12 February 2026

Arbitration: Gatfield v. HInton

  

Court of Appeal ruled new Trust Act powers can force disaffected family trust beneficiaries into mediation and arbitration to settle internal trust disputes, even if they prefer a hearing in open court.

More than a decade on from the 2012 death of Kenneth Gatfield, daughter Gillian together with her niece challenge sale of an estate asset: a family bach at Lake Rotoma in the Rotorua Lakes District.

The court was told his estate was left equally to his five daughters.  Named as executor is Anne Hinton; one of his daughters and a now-retired High Court judge.

Disaffected beneficiaries object to sale of the bach.

In 2022, Ms Hinton as executor sold the bach to two of the other sisters.  They paid $331,000.

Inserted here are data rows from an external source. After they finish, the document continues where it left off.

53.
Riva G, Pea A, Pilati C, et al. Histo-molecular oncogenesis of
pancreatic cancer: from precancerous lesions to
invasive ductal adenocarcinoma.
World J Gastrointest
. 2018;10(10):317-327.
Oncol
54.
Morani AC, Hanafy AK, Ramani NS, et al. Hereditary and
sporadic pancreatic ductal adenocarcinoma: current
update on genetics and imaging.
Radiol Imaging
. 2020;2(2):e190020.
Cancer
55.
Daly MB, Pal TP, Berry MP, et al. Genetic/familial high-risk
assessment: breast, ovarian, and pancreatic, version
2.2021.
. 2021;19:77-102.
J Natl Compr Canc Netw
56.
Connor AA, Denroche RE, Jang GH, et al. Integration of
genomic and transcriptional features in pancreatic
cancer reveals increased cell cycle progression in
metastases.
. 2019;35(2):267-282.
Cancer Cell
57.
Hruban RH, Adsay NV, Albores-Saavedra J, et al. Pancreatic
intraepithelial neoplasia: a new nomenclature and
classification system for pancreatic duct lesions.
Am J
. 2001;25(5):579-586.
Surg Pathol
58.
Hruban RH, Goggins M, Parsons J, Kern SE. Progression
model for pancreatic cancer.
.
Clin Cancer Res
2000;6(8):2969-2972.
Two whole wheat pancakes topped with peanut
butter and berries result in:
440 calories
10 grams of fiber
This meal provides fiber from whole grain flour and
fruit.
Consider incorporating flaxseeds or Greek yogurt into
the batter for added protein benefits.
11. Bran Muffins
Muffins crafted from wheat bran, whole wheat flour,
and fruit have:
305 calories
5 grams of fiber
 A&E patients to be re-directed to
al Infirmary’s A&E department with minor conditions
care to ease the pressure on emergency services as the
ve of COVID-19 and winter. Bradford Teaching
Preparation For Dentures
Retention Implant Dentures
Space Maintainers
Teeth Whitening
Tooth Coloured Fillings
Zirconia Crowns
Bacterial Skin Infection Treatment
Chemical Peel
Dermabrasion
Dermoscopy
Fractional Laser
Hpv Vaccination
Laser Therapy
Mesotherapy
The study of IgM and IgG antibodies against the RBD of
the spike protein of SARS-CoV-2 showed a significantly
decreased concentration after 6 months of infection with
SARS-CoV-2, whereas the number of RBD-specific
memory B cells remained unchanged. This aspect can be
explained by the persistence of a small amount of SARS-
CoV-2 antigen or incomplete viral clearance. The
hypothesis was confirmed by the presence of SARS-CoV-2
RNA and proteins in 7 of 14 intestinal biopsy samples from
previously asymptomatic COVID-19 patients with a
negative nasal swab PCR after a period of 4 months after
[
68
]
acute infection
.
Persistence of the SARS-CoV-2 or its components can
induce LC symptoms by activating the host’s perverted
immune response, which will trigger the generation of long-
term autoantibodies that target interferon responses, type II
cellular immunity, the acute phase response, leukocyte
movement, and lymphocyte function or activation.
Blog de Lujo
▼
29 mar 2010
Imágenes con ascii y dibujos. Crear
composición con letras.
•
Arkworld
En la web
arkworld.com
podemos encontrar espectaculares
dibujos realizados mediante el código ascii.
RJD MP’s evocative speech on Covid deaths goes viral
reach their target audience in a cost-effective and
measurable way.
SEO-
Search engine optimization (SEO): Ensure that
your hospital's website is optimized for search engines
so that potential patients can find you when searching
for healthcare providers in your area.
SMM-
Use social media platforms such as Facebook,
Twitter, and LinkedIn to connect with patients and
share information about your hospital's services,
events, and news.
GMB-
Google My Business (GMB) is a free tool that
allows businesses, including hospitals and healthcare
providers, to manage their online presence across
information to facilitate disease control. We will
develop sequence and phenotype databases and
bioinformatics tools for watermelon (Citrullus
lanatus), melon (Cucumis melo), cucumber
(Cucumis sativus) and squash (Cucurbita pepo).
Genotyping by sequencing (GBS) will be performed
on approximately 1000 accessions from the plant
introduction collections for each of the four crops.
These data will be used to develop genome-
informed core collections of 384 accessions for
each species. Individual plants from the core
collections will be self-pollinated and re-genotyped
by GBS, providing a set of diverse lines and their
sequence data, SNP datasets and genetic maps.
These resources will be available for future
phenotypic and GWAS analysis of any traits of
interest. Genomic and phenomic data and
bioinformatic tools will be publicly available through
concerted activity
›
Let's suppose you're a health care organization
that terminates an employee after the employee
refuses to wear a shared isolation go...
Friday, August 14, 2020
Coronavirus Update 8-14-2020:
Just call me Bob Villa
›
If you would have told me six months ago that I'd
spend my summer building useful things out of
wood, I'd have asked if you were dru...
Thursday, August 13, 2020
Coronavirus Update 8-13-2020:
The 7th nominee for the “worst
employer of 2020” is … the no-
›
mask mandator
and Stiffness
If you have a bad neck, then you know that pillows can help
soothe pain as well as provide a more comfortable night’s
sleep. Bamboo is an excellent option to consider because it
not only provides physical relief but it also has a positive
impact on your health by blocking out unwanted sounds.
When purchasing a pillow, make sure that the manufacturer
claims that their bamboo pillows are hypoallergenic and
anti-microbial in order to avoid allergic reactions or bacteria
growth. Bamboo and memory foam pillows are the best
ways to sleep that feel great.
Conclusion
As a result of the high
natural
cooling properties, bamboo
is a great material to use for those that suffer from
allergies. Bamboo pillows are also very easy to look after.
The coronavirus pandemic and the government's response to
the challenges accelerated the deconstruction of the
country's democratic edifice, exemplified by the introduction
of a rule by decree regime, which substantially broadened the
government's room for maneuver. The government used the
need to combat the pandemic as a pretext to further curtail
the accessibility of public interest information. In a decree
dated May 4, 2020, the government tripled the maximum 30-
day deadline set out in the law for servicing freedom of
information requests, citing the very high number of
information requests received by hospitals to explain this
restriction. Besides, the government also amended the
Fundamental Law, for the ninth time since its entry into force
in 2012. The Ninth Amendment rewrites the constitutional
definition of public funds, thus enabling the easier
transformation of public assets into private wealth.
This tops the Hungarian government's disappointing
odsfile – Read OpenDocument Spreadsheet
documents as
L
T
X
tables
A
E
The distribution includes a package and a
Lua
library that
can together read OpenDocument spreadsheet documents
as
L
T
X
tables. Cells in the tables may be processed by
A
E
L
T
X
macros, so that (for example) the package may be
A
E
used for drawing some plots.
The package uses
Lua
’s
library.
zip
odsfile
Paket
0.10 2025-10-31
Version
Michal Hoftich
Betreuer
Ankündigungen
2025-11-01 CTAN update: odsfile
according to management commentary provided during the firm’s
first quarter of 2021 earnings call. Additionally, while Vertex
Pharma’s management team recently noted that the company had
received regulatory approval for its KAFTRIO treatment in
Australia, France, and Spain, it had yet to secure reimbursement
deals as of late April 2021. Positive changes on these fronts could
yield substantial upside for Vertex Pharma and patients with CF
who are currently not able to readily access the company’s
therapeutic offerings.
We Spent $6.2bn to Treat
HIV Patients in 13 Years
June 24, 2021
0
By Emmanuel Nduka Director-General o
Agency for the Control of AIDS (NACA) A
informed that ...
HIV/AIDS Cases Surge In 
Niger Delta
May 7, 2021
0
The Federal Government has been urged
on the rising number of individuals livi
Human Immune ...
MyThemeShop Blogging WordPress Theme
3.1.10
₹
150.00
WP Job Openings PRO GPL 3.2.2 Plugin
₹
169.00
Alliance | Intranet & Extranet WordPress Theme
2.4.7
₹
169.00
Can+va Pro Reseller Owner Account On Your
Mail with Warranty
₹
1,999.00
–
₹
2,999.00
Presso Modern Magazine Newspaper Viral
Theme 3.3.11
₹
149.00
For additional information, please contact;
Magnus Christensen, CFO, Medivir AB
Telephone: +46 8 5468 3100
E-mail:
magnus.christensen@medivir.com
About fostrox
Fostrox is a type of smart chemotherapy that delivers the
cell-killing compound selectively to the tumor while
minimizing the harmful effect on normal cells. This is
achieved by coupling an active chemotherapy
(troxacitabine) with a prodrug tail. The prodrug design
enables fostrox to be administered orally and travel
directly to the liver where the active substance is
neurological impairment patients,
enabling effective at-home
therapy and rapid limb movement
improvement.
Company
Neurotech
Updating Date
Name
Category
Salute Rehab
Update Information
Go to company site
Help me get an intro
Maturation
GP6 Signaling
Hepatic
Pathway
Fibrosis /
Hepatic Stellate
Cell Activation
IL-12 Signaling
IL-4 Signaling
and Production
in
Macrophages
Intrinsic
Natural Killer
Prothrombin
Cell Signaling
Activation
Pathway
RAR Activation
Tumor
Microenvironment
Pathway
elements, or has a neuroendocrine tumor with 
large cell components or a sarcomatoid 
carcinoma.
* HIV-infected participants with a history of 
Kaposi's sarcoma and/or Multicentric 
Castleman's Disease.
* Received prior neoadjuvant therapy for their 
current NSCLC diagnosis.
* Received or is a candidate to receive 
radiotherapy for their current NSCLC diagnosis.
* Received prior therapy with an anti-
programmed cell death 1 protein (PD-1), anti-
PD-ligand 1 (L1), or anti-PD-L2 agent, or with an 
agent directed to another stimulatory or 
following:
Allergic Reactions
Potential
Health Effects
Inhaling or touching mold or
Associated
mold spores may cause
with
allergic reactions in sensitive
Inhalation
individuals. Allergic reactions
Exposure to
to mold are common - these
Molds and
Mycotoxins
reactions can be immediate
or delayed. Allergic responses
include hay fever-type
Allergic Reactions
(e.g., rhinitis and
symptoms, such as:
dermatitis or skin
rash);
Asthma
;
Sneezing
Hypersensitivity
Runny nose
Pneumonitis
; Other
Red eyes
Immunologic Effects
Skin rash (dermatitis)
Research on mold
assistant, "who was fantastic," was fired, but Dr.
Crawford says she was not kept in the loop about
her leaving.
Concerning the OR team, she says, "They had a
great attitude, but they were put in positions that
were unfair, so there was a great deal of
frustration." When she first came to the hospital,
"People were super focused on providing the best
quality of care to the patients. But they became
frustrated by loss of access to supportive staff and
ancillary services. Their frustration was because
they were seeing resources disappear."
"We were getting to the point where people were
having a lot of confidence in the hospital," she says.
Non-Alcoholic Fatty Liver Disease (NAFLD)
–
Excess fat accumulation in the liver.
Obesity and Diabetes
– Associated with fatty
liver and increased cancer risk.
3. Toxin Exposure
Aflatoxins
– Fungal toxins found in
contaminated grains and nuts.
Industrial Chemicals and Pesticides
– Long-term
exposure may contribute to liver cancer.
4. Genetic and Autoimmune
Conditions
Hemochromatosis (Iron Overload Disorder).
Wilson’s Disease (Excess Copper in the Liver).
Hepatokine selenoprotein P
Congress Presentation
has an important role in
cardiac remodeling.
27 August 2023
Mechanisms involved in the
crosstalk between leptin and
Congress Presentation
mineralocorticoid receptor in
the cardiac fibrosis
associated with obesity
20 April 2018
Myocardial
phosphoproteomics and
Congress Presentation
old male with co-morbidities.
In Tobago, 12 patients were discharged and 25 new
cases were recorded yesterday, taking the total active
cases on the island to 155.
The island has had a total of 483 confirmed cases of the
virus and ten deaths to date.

No longer having a right of access, the disappointed beneficiaries claim they had an agreement with Ms Hinton as far back as 2013 that part-ownership would be transferred to them.

They sued.

In 2024, the High Court ordered Trusts Act mediation and arbitration, over top of their objections.  They prefer a court hearing, primarily because of concerns that any mediator or arbitrator will not be neutral, swayed by having a High Court judge as one of the parties.

Mediation was not successful.

Disappointed beneficiaries then challenged being forced into the next step: compulsory arbitration.

There are very limited grounds to challenge an arbitrator’s ruling.  An arbitration award can be enforced as if it were a court order.

Ruling for the first time on how new Trusts Act compulsory mediation and arbitration rules might operate, the Court of Appeal said arbitration can be ordered without agreement from all affected beneficiaries.

Arbitration is appropriate in this case, the court said.